Плотный ползучий дым выкручивался над водой, образуя вокруг черных корявых спичечных огарков причудливые короткие узоры, спирали и протуберанцы. Черная старуха тыкала в кружку своим скрюченным, в пергаментной коже пальцем и, поглядывая снизу и сбоку вороньим глазом, (на другом бельмо), скалясь нехорошей улыбкой, что-то сипло бормотала, фыркая, как кошка, косясь на раскрывшего ротик Алешу. Порчу наводит, подлая баба-яга? Хотя вряд ли, скорее сейчас начнет что-нибудь про счастье и дальнюю дорогу, ведь хорошим предсказанием больше заработаешь.
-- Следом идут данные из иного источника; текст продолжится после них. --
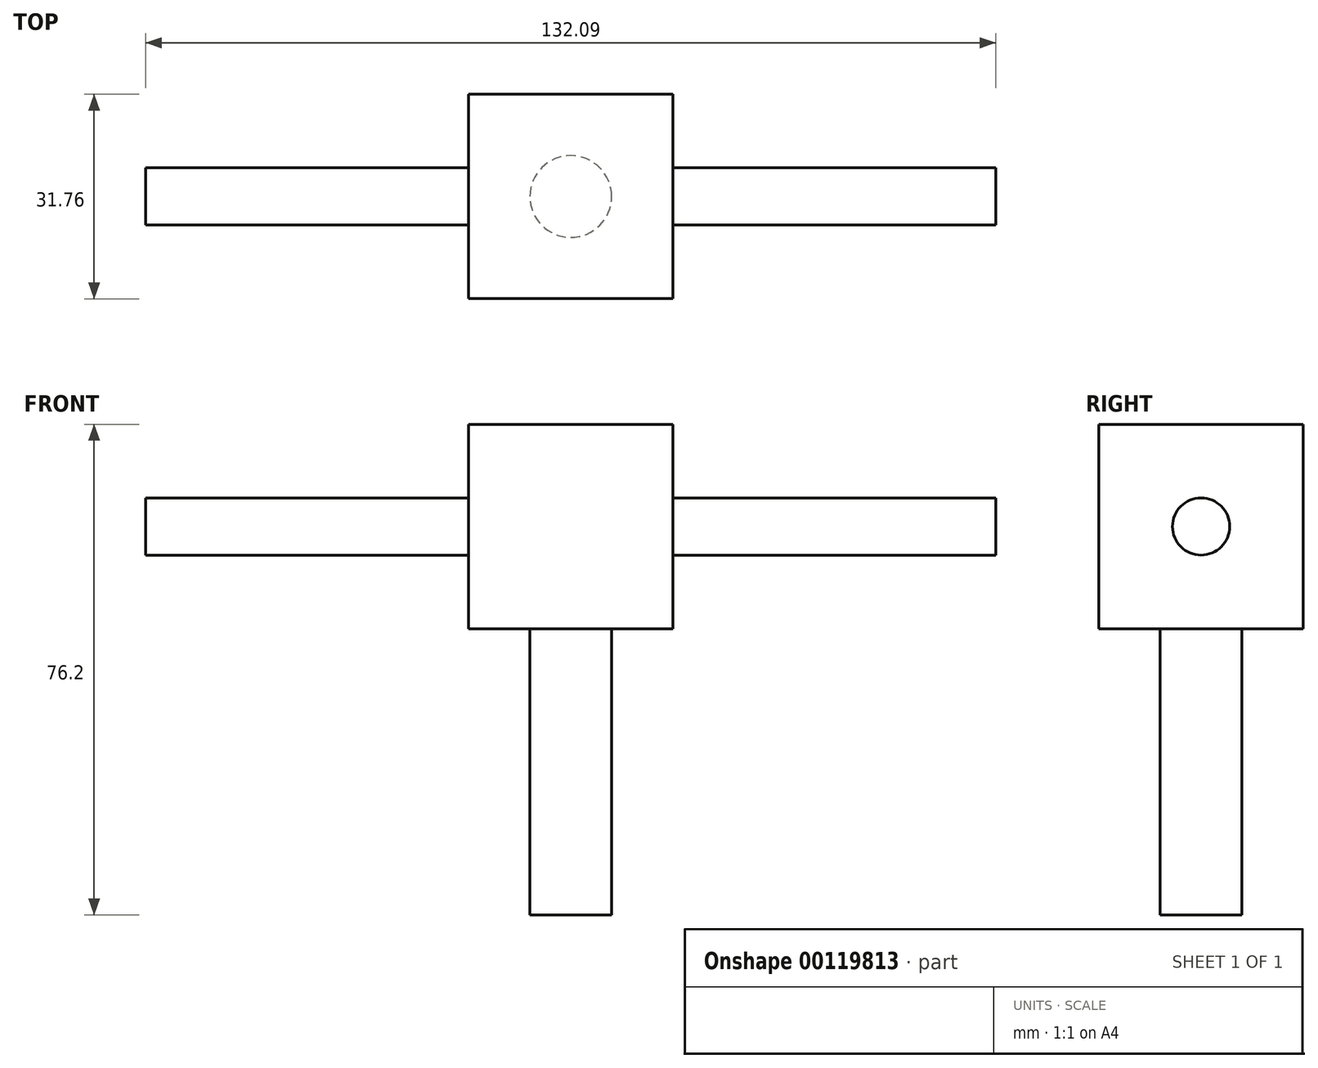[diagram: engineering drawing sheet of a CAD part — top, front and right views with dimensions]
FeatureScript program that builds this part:
annotation { "Feature Type Name" : "Feature", "Feature Type Description" : "" }
export const myFeature = defineFeature(function(context is Context, id is Id, definition is map)
    precondition{}
    {
        {
            var Q0;
            Q0=qCreatedBy(makeId("Front.planeOp"),FACE);
            var sketch = newSketch(context, id + "F0", { "sketchPlane" : qUnion([Q0])});
            skLineSegment(sketch, "E0.bottom", {"start": v(0, 0) * mm, "end": v(-31.75, 0) * mm});
            skLineSegment(sketch, "E0.top", {"start": v(0, 31.75) * mm, "end": v(-31.75, 31.75) * mm});
            skLineSegment(sketch, "E0.left", {"start": v(0, 0) * mm, "end": v(0, 31.75) * mm});
            skLineSegment(sketch, "E0.right", {"start": v(-31.75, 0) * mm, "end": v(-31.75, 31.75) * mm});
            skSolve(sketch);
        }
        {
            var Q0;
            Q0 = qSketchRegion(id + "F0", true);
            extrude(context, id + "F1", {"entities" : qUnion([Q0]), "endBound" : BoundingType.SYMMETRIC, "depth" : 31.75 * mm});
        }
        {
            var Q0;
            Q0=makeQuery(id+"F1.opExtrude","SWEPT_FACE",FACE,{"disambiguationData":[OSD([sQuery(id+"F0.wireOp",EDGE,"E0.left")])]});
            var sketch = newSketch(context, id + "F2", { "sketchPlane" : qUnion([Q0])});
            skCircle(sketch, "E1", {"center": v(0, 15.88) * mm, "radius": 4.45 * mm});
            skSolve(sketch);
        }
        {
            var Q0;
            Q0=makeQuery(id+"F2.imprint","IMPRINT",FACE,{"disambiguationData":[TD([[makeQuery(id+"F2.imprint","IMPRINT",EDGE,{"derivedFrom":sQuery(id+"F2.wireOp",EDGE,"E1")}),1.0]])]});
            extrude(context, id + "F3", {"entities" : qUnion([Q0]), "operationType" : NewBodyOperationType.ADD, "depth" : 50.16 * mm, "hasSecondDirection" : true, "secondDirectionOppositeDirection" : true, "secondDirectionDepth" : 81.9 * mm});
        }
        {
            var Q0;
            Q0=makeQuery(id+"F1.opExtrude","SWEPT_FACE",FACE,{"disambiguationData":[OSD([sQuery(id+"F0.wireOp",EDGE,"E0.bottom")])]});
            var sketch = newSketch(context, id + "F4", { "sketchPlane" : qUnion([Q0])});
            skCircle(sketch, "E2", {"center": v(-15.88, 0) * mm, "radius": 6.35 * mm});
            skPoint(sketch, "E2.centerSnap0", {"position": v(-15.88, -15.88) * mm});
            skSolve(sketch);
        }
        {
            var Q0;
            Q0 = qSketchRegion(id + "F4", true);
            extrude(context, id + "F5", {"entities" : qUnion([Q0]), "operationType" : NewBodyOperationType.ADD, "depth" : 44.45 * mm});
        }
    });
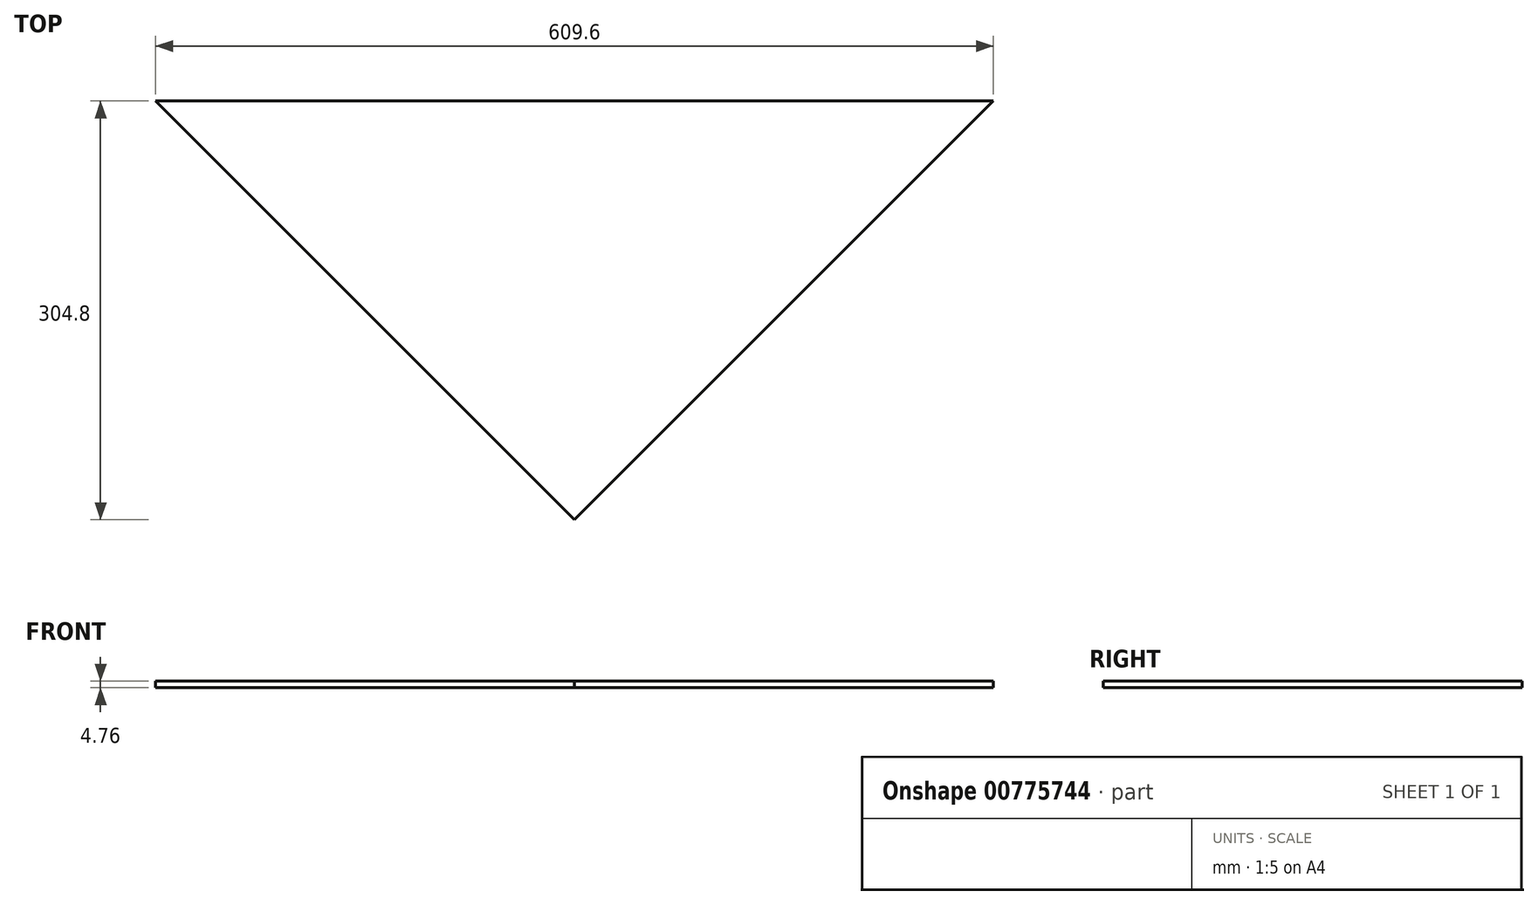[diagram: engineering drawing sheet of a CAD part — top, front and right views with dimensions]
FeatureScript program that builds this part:
annotation { "Feature Type Name" : "Feature", "Feature Type Description" : "" }
export const myFeature = defineFeature(function(context is Context, id is Id, definition is map)
    precondition{}
    {
        {
            var Q0;
            Q0=qCreatedBy(makeId("Top.planeOp"),FACE);
            var sketch = newSketch(context, id + "F0", { "sketchPlane" : qUnion([Q0])});
            skLineSegment(sketch, "E0", {"start": v(0, -304.8) * mm, "end": v(-304.8, 0) * mm});
            skLineSegment(sketch, "E1", {"start": v(0, -304.8) * mm, "end": v(304.8, 0) * mm});
            skLineSegment(sketch, "E2", {"start": v(304.8, 0) * mm, "end": v(-304.8, 0) * mm});
            skSolve(sketch);
        }
        {
            var Q0;
            Q0=makeQuery(id+"F0.imprint","IMPRINT",FACE,{"disambiguationData":[TD([[makeQuery(id+"F0.imprint","IMPRINT",EDGE,{"derivedFrom":sQuery(id+"F0.wireOp",EDGE,"E0")}),-1.0]])]});
            extrude(context, id + "F1", {"entities" : qUnion([Q0]), "endBound" : BoundingType.SYMMETRIC, "depth" : 4.76 * mm, "offsetDistance" : 25.4 * mm});
        }
    });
Алеша, прикусив кончик языка, с интересом смотрел в кружку. Старуха — на меня, одноглазый взгляд ее был недвижим и как бы испуган. Мне это не понравилось.
Вдруг, словно испугавшись своего колдовства, она отшатнулась от кружки, уронила на землю коробок и сигарету, отбросила кружку в траву и стала пятиться от нас, отмахиваясь от Алешиного завороженного взгляда.
— Не скажу, не скажу, — невнятно бормотала ведьма. Нет, решительно не нравилось мне все это.
— Почему она не хочет говорить? — спросил я у Яши.
Я погрозил бабке пальцем, она мне своим темным, и — пропала, я даже не понял куда. Разумеется, на солнце в этот момент набежала тучка.
— Она учит всему наших молодых девок, гадать, разговаривать. Все знает, только сколько ей лет теперь, никто не знает точно.
— Что, что она не захотела сказать мне? — настаивал я.
— Не знаю, чаже.
Яша отвел взгляд, принялся поправлять костер, хотя там совершенно нечего было поправлять.
— Не знаю. Если она сказала «не скажу», значит никому никогда не скажет, хоть ты ее убей. Мы сами иногда ее боимся. Даже мне не скажет. Эй! — крикнул в лес Яша.
Среди веточных переплетений кустов появилось лицо горбуньи.
— Я-а-ашенька, Яшенька, — словно бы проблеяла она, — нам уходить отседова надо, уходить.
И — исчезла.
— Уходить? — пробормотал Яша. — Значит, надо уходить.
Нас окружили державшиеся поодаль дети. Удочки, цветные поплавки на них, спиннинг и разные рыбацкие причиндалы вызвали такой же бурный и попрошайничий интерес, как недавно велосипеды, уже позабытые, валявшиеся поодаль.
Леша совершенно освоился и уже сам лично раздавал крючки, грузильца, отмеряя каждому метры лески. «Ага, ему зелененькая, а мне не зелененькая», — хныкал один.
Я, конечно, немножко позабавлялся: просил цыганят спеть что-нибудь, сплясать. Репертуар оказался однообразный. Появилась размалеванная петухами балалайка. Лишо, сияющий, с теплыми нежными глазами, принес маленькую гармошку-тальянку, и наигрывал лихо, пританцовывая и лопоча по-цыгански. «Ай, нэ-не-нене, ай, нэ-не», — подпевал я и хлопал в ладоши. Лишо восемь лет, но он не умел читать и писать, он умел только развлекать, и выглядел как ровесник Алеши, только сильно худенький и загорелый.
Вообще, образовалась развеселая кутерьма, и Лишо уже учил Лешу играть на гармошке, Михай на балалайке; чего-то попискивая, кружилась маленькая Тинка. А потом опять, с криками и спорами, до полного изнеможения и предельной чумазости носились на велосипедах, и я не всегда различал в шумной и так нравящейся мне толпе своего сына.